Sunday, March 14, 2010

Making bad presentations

During my conference attending binge, I came across another interesting aspect of most speakers. They make not so great presentations. Let me modify that. They make bad presentations. And that’s surprising. Most of them are professionals who do it for a living. How come they don’t know the basics.

I guess the keynote speaker at one of the conferences summarized it well. “Power corrupts, PowerPoint corrupts absolutely”. And I guess that’s where the primary problem lies. PowerPoint has made it so easy to create slides, we tend to forget the ultimate purpose of a presentation. Ultimately, the primary purpose of a presentation would be to communicate, effectively.

I noticed 3 major issues that seemed to be consistent across presentations. The first was about the creation tool dominating. Just because PowerPoint could do a lot of stuff, easily does not mean it had to be used. So you’ll find ghastly templates, and awful transitions and multicolored slides, all of which not only make the presentation look amateurish, they distract. And don’t help communicate.

The second is what I call “Verbal Diarrhea”. Speakers feel that they need to cramp everything they ever learnt in the last 50 years in 100 slides for a 30 minute presentation. They are bound to exceed their time. You don’t have to be Einstein to figure that you can’t deliver at the rate of more than 3 slides every minute for 30 minutes.

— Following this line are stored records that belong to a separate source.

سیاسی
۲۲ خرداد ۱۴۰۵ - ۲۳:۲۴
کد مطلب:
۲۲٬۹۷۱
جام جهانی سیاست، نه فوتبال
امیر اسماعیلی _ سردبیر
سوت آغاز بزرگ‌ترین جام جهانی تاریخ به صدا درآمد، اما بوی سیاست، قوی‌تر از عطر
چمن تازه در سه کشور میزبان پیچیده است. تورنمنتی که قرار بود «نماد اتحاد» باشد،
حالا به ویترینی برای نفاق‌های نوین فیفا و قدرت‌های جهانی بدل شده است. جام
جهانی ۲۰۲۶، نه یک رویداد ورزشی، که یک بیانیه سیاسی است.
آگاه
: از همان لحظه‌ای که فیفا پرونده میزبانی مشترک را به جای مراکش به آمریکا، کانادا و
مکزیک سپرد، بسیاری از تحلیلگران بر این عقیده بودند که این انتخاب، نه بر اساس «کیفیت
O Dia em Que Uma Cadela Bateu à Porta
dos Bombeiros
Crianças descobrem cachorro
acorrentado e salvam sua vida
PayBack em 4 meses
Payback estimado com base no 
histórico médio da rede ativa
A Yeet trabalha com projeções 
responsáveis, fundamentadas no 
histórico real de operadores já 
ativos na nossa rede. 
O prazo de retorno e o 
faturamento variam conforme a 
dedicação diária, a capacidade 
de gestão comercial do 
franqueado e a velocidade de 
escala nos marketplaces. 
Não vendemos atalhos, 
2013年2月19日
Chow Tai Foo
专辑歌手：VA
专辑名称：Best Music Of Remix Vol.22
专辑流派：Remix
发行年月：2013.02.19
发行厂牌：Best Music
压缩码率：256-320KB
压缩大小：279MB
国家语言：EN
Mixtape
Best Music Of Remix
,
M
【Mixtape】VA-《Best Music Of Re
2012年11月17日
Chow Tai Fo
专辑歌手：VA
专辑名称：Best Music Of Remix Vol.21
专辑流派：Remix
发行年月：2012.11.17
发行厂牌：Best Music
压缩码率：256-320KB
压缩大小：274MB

The 3rd is the presentation itself. They read from the slide. Hey, guess what. The audience knows to read too. And they probably read much faster than you do. So it gets downright boring.

For making good presentations, there are a few simple things one could try. Foremost have 1 idea you’d like to communicate. And lead up to that 1 idea. Don’t have more than 1 slide per minute that you have, after setting aside time for Q&A. So if you have 30 minutes, keep aside 5 minutes for Q&A and so have between 20 -25 slides.  Use a simple template and have a large headline and large copy with not more than 5 – 8 words per point. And finally what you say, should be related to, but not be visible on the slide. All of this will require practice and hard work. But then if you want to win over your audience, you’ll need lots of practice and even more hard work.